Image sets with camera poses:
════════════════

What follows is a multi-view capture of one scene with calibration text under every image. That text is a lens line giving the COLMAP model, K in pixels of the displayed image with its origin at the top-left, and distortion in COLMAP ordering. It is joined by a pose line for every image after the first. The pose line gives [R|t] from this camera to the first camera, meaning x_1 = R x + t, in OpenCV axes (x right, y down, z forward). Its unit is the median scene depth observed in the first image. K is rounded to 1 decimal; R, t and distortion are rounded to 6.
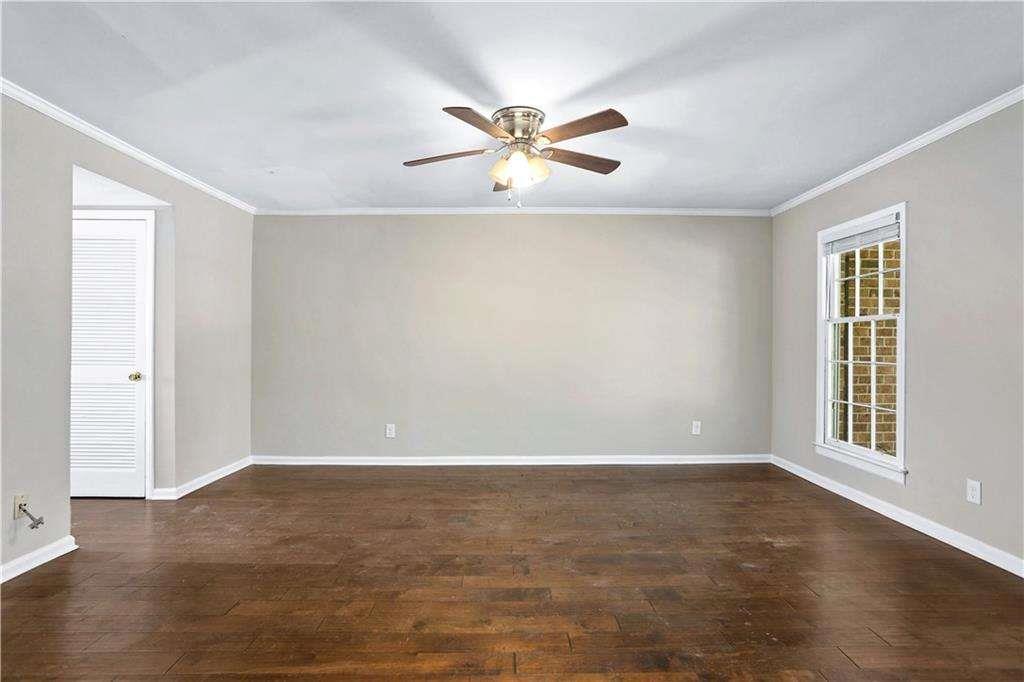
lens RADIAL K [[523.5, 0, 512.0], [0, 523.5, 341.0], [0, 0, 1]] dist [-0.051028, 0.033566]
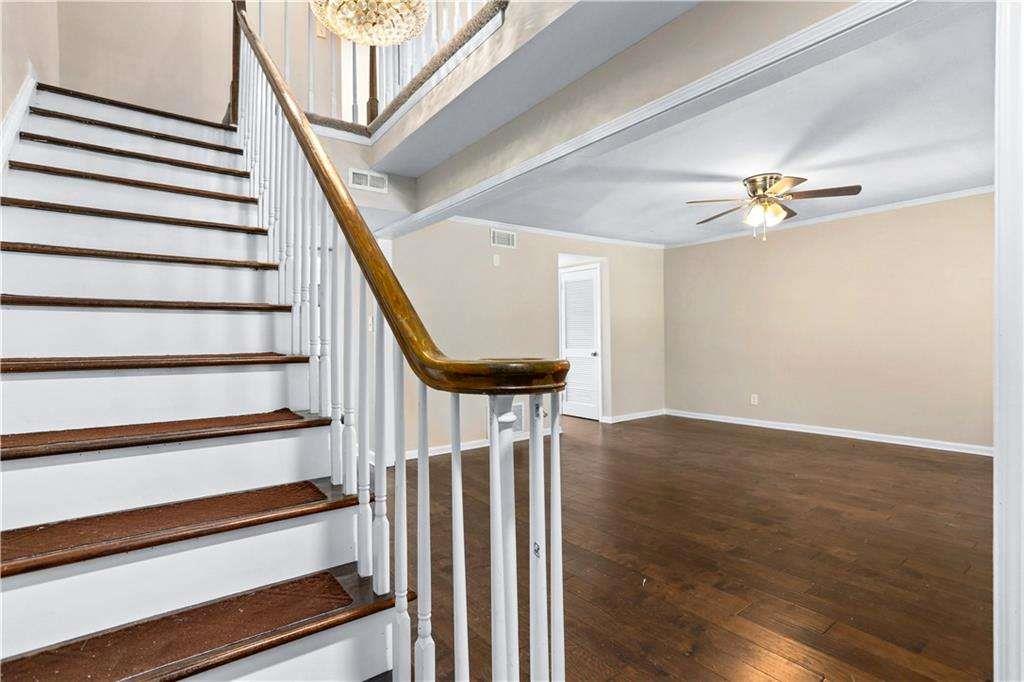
lens RADIAL K [[507.3, 0, 509.3], [0, 507.3, 333.9], [0, 0, 1]] dist [-0.050692, 0.029535]
pose [[0.591570, -0.013188, -0.806146, 0.680765], [0.017879, 0.999835, -0.003237, -0.003352], [0.806055, -0.012498, 0.591708, -0.390917]]
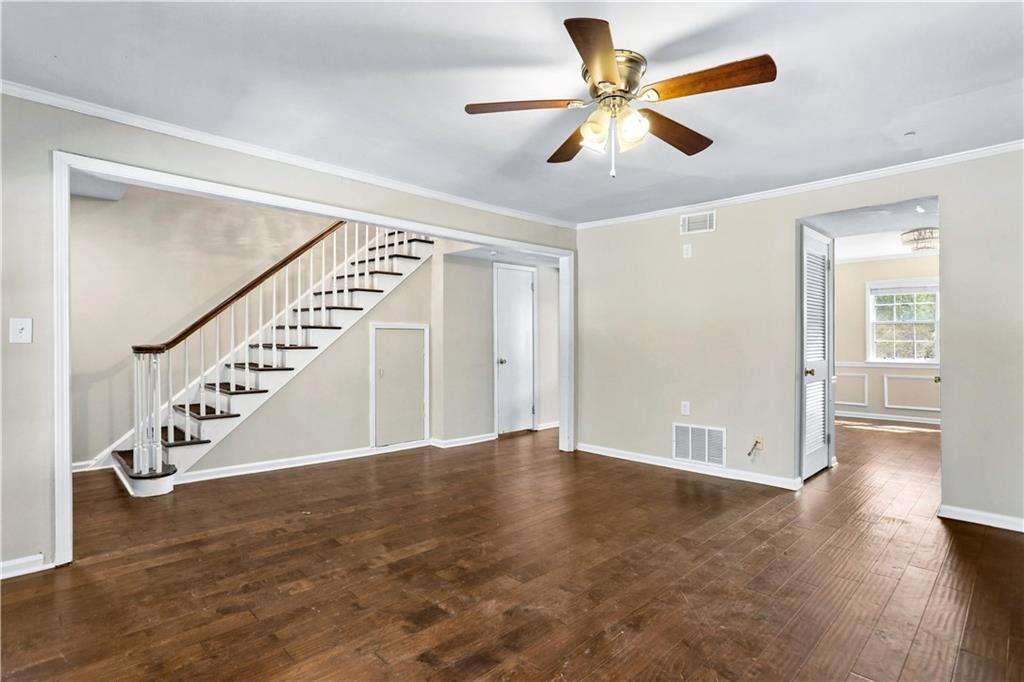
lens RADIAL K [[507.3, 0, 509.3], [0, 507.3, 333.9], [0, 0, 1]] dist [-0.050692, 0.029535]
pose [[-0.726417, -0.011893, -0.687151, 0.623941], [0.000687, 0.999837, -0.018031, 0.000381], [0.687254, -0.013570, -0.726291, 1.366265]]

════════════════

* Problem
A complete and exact copy of the records is required. Exclude the pictures.

* Answer to the exercise
What follows is a multi-view capture of one scene with calibration text under every image. That text is a lens line giving the COLMAP model, K in pixels of the displayed image with its origin at the top-left, and distortion in COLMAP ordering. It is joined by a pose line for every image after the first. The pose line gives [R|t] from this camera to the first camera, meaning x_1 = R x + t, in OpenCV axes (x right, y down, z forward). Its unit is the median scene depth observed in the first image. K is rounded to 1 decimal; R, t and distortion are rounded to 6.
lens RADIAL K [[523.5, 0, 512.0], [0, 523.5, 341.0], [0, 0, 1]] dist [-0.051028, 0.033566]
lens RADIAL K [[507.3, 0, 509.3], [0, 507.3, 333.9], [0, 0, 1]] dist [-0.050692, 0.029535]
pose [[0.591570, -0.013188, -0.806146, 0.680765], [0.017879, 0.999835, -0.003237, -0.003352], [0.806055, -0.012498, 0.591708, -0.390917]]
lens RADIAL K [[507.3, 0, 509.3], [0, 507.3, 333.9], [0, 0, 1]] dist [-0.050692, 0.029535]
pose [[-0.726417, -0.011893, -0.687151, 0.623941], [0.000687, 0.999837, -0.018031, 0.000381], [0.687254, -0.013570, -0.726291, 1.366265]]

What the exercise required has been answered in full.